Idaho struggles to keep pot smugglers at bay

But, while Oregon and Washington see tax revenue pour in from recreation pot sales, their neighbor to the east is struggling to keep up.

Marijuana has raised millions and millions of dollars for Washington and Oregon since it was legalized. However, it is still outlawed in Idaho and that's presenting a problem.

COEUR D’ALENE, Idaho – You do not have to look hard to see the big money legal marijuana brings in.

Oregon collected $25 million in 2016 pot revenue. Washington’s marijuana sales have passed $1 billion and Spokane County residents spent more money on marijuana than on wine, bread or milk.

But, while Oregon and Washington see tax revenue pour in from recreation pot sales, their neighbor to the east is struggling to keep up.

Between 2011 and 2015, Idaho State Police saw a huge increase in the amount of pot they seized from people passing through their state.

"We've seen almost, approximately a 1000 percent increase in the amount of marijuana that we've seized in Idaho since it's became legal in Washington," said Idaho State Police Captain John Kempf.

In 2011, ISP seized 131 pounds of marijuana. Then, in 2015 after voters in Oregon and Washington voted to legalize pot, the amount of marijuana seized climbed to 1,644 pounds. Those number only take into account busts of a pound or more.
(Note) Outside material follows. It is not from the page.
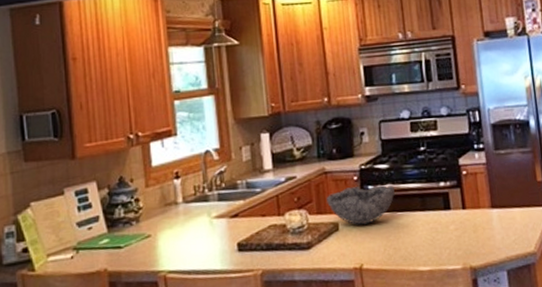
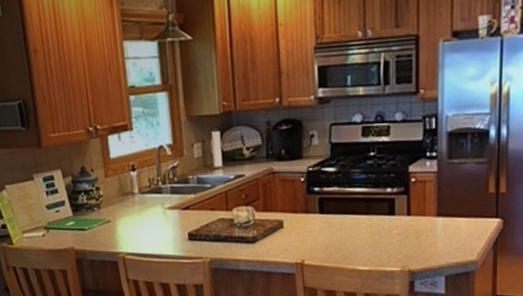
bowl: present [325,184,395,225] -> none [272,187,340,224]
Many of those seizures came at the hands of Corporal Kevin Kessler and his K9 partner. He said the busts begin as traffic stops, and from there he says they find pot. Often times it is not destined for Idaho, but Washington and Oregon's high grade marijuana is being smuggled farther east.

But, The Washington Liquor and Cannabis Board said the marijuana seized by ISP being grown legally in Washington is not being diverted to the black market. WSLCB Spokesperson Mikhail Carpenter said they track marijuana from seed to sale.

“We have not cited anyone for diversion, our licensees have invested a lot of money into their businesses and face pretty severe consequences for diverting product,” said Carpenter. “While marijuana is legal in Washington the black market still exists and could also be accounting for seizures along the border."

Whoever is growing it, Capitan Kempf said more and more high-grade marijuana from Washington and Oregon is being smuggled through Idaho.

"But it has become a burden for Idaho because these are not, typically they're not Idaho criminals. We wind up importing them here, they get caught here, we prosecute them here," said Kempf.

While marijuana is legal in at least some capacity in 25 states and Washington DC, it remains illegal in Idaho and at the federal level. As long as that is the case, Kempf said troopers will continue to seize large amount pot that pour through the state.

"I'm a big believer in democracy and it is something that Washington and Oregon and Colorado and other states have felt that they needed in their states and Idaho does not feel that way, and until they do we're going to keep enforcing the laws that we have," said Kempf.

This is an issue states that boarder Colorado are dealing with as well. The Attorney's General for Nebraska and Oklahoma both sued Colorado saying their jails are overflowing with smugglers getting caught with Colorado pot. The U.S. Supreme court ultimately declined to hear the lawsuit. Legalization advocates argue that smuggling would stop if other states changed their laws to reflect the reality that marijuana is a widely used drug.